Thailand’s central bank held its benchmark interest rate after two consecutive cuts and said the economic recovery will be gradual, with exports likely to contract this year.
The Bank of Thailand held its one-day bond repurchase rate at 1.5 percent, with monetary policy committee members voting unanimously, it said in Bangkok on Wednesday. Twenty economists surveyed by Bloomberg predicted the decision, while one forecast a quarter of a percentage point cut.
Finance Minister Sommai Phasee said last week there is no need for further rate cuts as they will hurt savers, while Deputy Governor Paiboon Kittisrikangwan earlier said additional easing would do little to boost expansion. The government has pledged to accelerate spending to boost consumption and counter falling exports in Southeast Asia’s second-largest economy.

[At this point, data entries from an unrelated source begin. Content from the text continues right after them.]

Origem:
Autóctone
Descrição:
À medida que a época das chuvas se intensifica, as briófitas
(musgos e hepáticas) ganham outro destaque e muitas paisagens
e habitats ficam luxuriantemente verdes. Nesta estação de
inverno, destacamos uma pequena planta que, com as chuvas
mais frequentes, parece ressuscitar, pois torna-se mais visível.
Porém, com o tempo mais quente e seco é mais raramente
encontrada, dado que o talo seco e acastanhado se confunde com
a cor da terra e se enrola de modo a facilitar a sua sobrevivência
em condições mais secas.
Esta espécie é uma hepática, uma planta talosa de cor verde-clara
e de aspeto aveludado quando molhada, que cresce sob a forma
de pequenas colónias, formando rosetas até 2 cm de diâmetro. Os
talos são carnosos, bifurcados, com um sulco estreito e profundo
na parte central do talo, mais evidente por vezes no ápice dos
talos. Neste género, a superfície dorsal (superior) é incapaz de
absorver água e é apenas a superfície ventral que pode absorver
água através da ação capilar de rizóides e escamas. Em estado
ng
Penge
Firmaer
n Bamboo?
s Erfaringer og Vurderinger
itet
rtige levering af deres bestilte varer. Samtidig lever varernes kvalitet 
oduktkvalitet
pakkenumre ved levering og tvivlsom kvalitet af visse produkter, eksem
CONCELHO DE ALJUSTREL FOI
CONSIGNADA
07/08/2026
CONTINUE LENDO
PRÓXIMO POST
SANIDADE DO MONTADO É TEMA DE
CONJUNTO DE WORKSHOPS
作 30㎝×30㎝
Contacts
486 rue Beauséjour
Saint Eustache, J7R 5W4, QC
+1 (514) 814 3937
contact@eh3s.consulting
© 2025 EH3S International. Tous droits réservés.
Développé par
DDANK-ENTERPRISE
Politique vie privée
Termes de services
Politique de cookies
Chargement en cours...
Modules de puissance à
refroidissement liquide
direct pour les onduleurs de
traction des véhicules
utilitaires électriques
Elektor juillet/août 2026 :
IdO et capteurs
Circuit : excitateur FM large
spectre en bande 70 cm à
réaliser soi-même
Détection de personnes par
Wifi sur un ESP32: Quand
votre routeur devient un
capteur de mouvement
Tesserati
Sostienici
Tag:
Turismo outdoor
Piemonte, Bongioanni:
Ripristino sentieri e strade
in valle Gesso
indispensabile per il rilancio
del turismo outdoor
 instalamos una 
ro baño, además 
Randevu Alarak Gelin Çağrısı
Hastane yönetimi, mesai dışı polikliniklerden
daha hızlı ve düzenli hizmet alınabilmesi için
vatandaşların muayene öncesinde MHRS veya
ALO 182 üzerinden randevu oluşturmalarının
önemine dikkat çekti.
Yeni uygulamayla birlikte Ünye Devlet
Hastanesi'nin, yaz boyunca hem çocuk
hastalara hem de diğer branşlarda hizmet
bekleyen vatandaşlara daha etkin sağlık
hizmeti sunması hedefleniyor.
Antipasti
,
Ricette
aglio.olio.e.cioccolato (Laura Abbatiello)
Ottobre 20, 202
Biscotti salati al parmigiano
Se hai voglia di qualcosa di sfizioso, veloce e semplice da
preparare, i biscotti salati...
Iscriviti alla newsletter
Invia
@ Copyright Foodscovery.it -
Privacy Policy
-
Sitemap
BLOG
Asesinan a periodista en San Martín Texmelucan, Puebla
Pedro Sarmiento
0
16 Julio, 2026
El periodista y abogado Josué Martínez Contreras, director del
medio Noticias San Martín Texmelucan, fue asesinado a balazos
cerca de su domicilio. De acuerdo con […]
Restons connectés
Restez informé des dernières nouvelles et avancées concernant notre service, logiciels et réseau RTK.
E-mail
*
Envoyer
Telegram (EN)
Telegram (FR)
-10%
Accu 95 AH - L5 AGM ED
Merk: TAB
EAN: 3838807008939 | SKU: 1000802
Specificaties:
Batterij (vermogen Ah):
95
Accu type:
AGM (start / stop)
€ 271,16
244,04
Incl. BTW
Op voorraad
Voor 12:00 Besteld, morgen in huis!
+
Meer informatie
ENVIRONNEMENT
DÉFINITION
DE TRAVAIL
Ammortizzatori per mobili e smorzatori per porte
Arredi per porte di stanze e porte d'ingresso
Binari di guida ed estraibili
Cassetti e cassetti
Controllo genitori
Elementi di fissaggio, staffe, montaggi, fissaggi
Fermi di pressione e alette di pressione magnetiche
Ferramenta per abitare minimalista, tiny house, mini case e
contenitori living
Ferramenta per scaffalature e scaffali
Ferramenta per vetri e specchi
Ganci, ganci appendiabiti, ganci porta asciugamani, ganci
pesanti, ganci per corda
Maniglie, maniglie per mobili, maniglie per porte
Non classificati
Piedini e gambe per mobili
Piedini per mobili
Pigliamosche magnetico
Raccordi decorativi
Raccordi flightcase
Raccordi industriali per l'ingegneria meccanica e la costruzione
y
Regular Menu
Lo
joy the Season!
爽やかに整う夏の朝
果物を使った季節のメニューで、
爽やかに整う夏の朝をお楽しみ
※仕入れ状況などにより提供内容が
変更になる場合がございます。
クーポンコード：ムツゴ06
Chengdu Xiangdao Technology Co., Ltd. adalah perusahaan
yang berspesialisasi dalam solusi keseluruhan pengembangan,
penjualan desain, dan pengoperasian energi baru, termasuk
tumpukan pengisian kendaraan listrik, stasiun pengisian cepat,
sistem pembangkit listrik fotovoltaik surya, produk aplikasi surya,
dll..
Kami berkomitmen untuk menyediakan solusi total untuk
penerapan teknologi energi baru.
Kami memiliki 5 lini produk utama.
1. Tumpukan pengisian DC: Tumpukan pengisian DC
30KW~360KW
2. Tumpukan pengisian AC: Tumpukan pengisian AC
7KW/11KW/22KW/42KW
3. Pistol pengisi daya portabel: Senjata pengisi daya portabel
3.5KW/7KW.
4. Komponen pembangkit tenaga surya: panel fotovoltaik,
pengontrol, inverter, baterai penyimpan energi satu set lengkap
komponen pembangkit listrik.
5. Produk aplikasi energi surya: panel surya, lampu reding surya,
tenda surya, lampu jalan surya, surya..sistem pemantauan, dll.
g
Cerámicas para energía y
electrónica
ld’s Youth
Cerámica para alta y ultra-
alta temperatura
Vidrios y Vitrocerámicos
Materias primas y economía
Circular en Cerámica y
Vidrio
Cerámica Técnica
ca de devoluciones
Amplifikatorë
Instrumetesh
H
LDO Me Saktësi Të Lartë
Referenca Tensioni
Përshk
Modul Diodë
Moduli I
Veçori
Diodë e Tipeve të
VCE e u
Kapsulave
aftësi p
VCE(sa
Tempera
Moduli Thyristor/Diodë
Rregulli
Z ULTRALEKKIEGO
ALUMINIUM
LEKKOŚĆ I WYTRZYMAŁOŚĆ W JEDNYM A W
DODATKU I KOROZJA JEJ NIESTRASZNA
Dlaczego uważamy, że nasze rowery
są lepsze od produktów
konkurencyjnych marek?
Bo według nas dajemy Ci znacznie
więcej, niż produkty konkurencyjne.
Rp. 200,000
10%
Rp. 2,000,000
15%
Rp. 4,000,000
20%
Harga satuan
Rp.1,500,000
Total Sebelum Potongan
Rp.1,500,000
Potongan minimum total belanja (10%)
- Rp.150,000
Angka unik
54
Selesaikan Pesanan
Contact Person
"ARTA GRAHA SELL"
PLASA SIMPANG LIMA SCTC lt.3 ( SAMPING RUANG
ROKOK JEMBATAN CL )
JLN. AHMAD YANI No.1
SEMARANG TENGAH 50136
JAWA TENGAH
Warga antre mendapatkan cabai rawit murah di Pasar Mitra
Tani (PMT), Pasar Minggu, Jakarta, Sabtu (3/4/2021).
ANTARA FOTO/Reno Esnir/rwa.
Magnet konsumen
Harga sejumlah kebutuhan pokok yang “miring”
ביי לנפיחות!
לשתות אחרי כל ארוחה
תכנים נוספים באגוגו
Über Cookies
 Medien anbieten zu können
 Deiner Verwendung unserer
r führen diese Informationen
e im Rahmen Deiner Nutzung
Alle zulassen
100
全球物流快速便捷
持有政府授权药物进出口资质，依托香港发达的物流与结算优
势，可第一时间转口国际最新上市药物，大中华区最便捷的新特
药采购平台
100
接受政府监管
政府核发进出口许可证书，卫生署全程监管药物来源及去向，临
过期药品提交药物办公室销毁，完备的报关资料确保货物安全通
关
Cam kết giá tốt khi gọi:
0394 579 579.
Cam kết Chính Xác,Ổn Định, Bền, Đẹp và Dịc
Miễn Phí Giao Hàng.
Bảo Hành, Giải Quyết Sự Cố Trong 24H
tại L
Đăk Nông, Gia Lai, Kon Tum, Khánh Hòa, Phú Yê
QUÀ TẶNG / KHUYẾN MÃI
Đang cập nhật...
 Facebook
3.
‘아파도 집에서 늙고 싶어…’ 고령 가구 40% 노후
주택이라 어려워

“The BoT appears to be taking a wait-and-see approach for now,” Krystal Tan, a Singapore-based analyst at Capital Economics Ltd., wrote in a note. “Further data showing that the economy is struggling to gain any momentum would bring rate cuts back on the agenda.”
The baht gained 0.3 percent to 33.63 against the U.S. dollar as of 2:46 p.m. local time. It is the biggest loser in the past three months among major Asian currencies. The benchmark stock index climbed 0.9 percent.
It was the monetary policy committee’s first unanimous decision since September. Earlier rate cuts have helped economic conditions, and the central bank is ready to use remaining policy space if needed, it said today in a statement.
“The economy is projected to improve gradually, but subject to downside risks from slower-than-expected recovery of the global economy, especially China and other Asian economies,” it said. The risk of deflation remains low, and the policy stance should continue to be accommodative, it said.
Thai exports fell for a fourth month in April, and consumer prices declined for a fifth month in May, the longest period of deflation since 2009, when the benchmark rate was 1.25 percent.
The central bank earlier said it may cut its economic growth forecast for this year from 3.8 percent.